## Action item
Return each line of the data below that contains the string "temps".

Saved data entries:
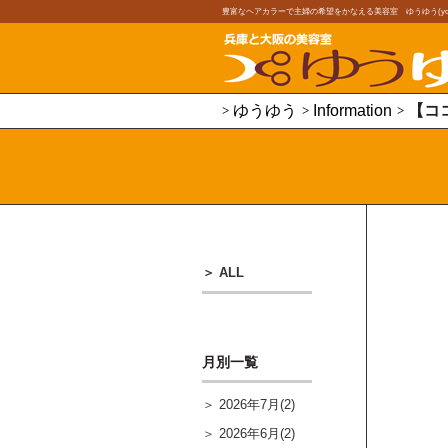
豊富なヘアカラーで主婦の希望をかなえる美容室 ゆうゆう(youy
ゆうゆう
Information
【コ
ALL
月別一覧
2026年7月(2)
2026年6月(2)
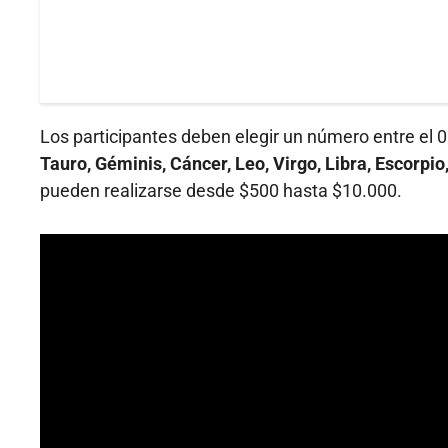
Los participantes deben elegir un número entre el 0
Tauro, Géminis, Cáncer, Leo, Virgo, Libra, Escorpio,
pueden realizarse desde $500 hasta $10.000.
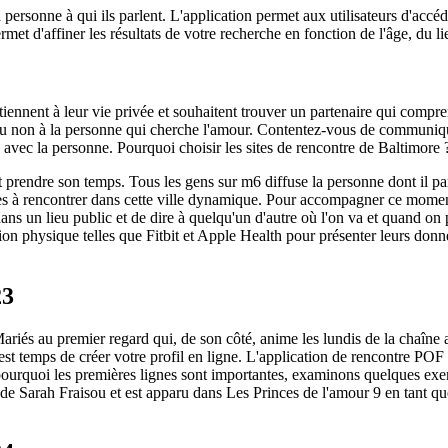
a personne à qui ils parlent. L'application permet aux utilisateurs d'accé
et d'affiner les résultats de votre recherche en fonction de l'âge, du li
tiennent à leur vie privée et souhaitent trouver un partenaire qui compre
ou non à la personne qui cherche l'amour. Contentez-vous de communiquer
 avec la personne. Pourquoi choisir les sites de rencontre de Baltimore 
ut prendre son temps. Tous les gens sur m6 diffuse la personne dont il 
res à rencontrer dans cette ville dynamique. Pour accompagner ce momen
dans un lieu public et de dire à quelqu'un d'autre où l'on va et quand on 
on physique telles que Fitbit et Apple Health pour présenter leurs donné
23
ariés au premier regard qui, de son côté, anime les lundis de la chaîne a
 est temps de créer votre profil en ligne. L'application de rencontre POF
ourquoi les premières lignes sont importantes, examinons quelques exemp
de Sarah Fraisou et est apparu dans Les Princes de l'amour 9 en tant qu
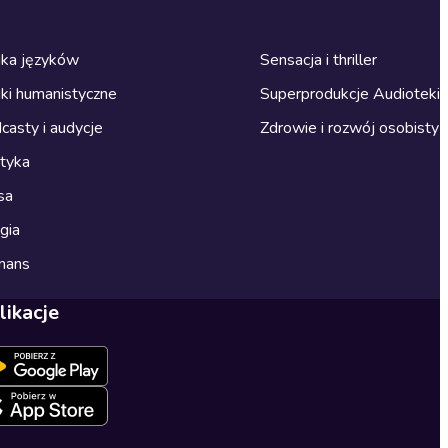
ka języków
Sensacja i thriller
ki humanistyczne
Superprodukcje Audioteki
casty i audycje
Zdrowie i rozwój osobisty
ityka
sa
gia
mans
likacje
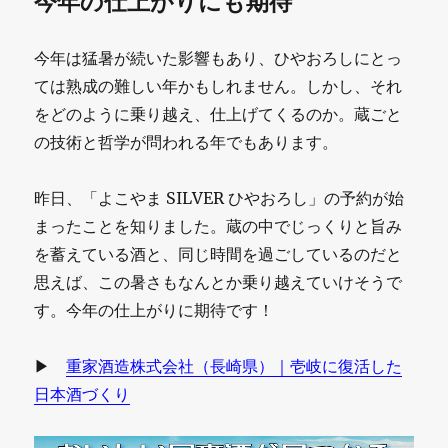
今年の仕上がりにも期待
今年は猛暑が続いた影響もあり、ひやおろしにとっ
ては熟成の難しい年かもしれません。しかし、それ
をどのように乗り越え、仕上げてくるのか。蔵ごと
の技術と哲学が問われる年でもあります。
昨日、「よこやま SILVER ひやおろし」の予約が始
まったことを知りました。蔵の中でじっくりと旨み
を蓄えている酒と、同じ時間を過ごしているのだと
思えば、この暑さもなんとか乗り越えていけそうで
す。今年の仕上がりに期待です！
▶
重家酒造株式会社（長崎県）｜壱岐に復活した
日本酒づくり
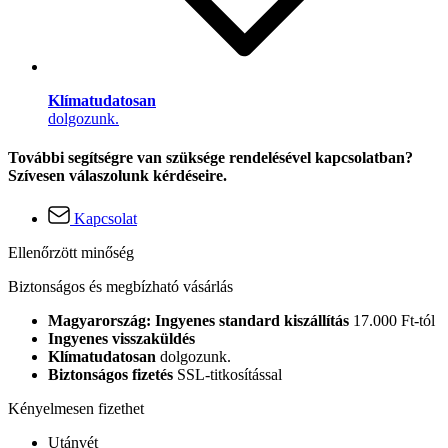
Klímatudatosan
dolgozunk.
További segítségre van szüksége rendelésével kapcsolatban?
Szívesen válaszolunk kérdéseire.
Kapcsolat
Ellenőrzött minőség
Biztonságos és megbízható vásárlás
Magyarország: Ingyenes standard kiszállítás
17.000 Ft-tól
Ingyenes visszaküldés
Klímatudatosan
dolgozunk.
Biztonságos fizetés
SSL-titkosítással
Kényelmesen fizethet
Utánvét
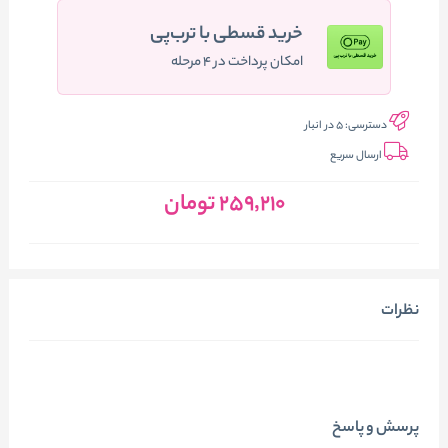
خرید قسطی با ترب‌پی
امکان پرداخت در ۴ مرحله
دسترسی:
5 در انبار
ارسال سریع
259٬210
تومان
نظرات
پرسش و پاسخ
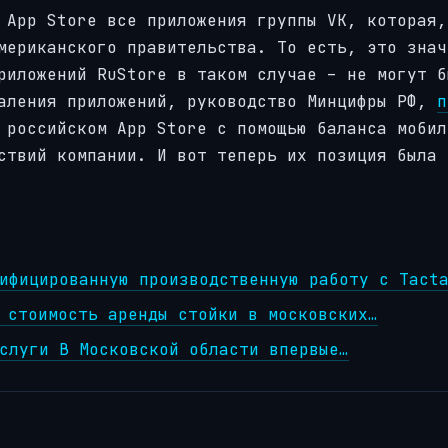
App Store все приложения группы VK, которая,
мериканского правительства. То есть, это знач
риложений RuStore в таком случае – не могут б
даления приложений, руководство Минцифры РФ,
п
 российском App Store с помощью баланса мобил
твий компании. И вот теперь их позиция была 
ифицированную производственную работу с Tact
 стоимость аренды стойки в московских…
слуги В Московской области впервые…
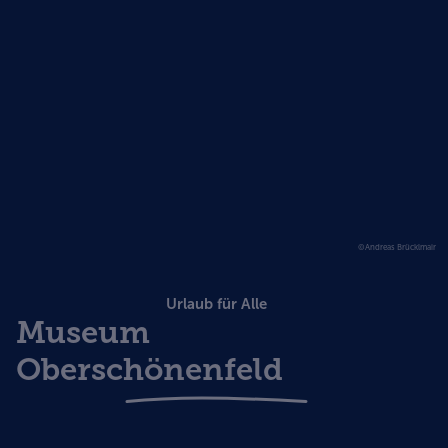
©Andreas Brücklmair
Urlaub für Alle
Museum
Oberschönenfeld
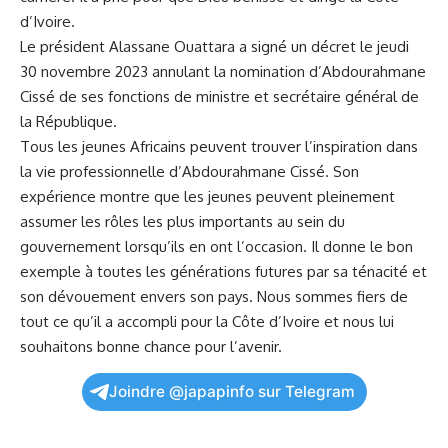
d’Ivoire.
Le président Alassane Ouattara a signé un décret le jeudi
30 novembre 2023 annulant la nomination d’Abdourahmane
Cissé de ses fonctions de ministre et secrétaire général de
la République.
Tous les jeunes Africains peuvent trouver l’inspiration dans
la vie professionnelle d’Abdourahmane Cissé. Son
expérience montre que les jeunes peuvent pleinement
assumer les rôles les plus importants au sein du
gouvernement lorsqu’ils en ont l’occasion. Il donne le bon
exemple à toutes les générations futures par sa ténacité et
son dévouement envers son pays. Nous sommes fiers de
tout ce qu’il a accompli pour la Côte d’Ivoire et nous lui
souhaitons bonne chance pour l’avenir.
Joindre @japapinfo sur Telegram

## Solution
ut prendre son temps. Tous les gens sur m6 diffuse la personne dont il 
 est temps de créer votre profil en ligne. L'application de rencontre POF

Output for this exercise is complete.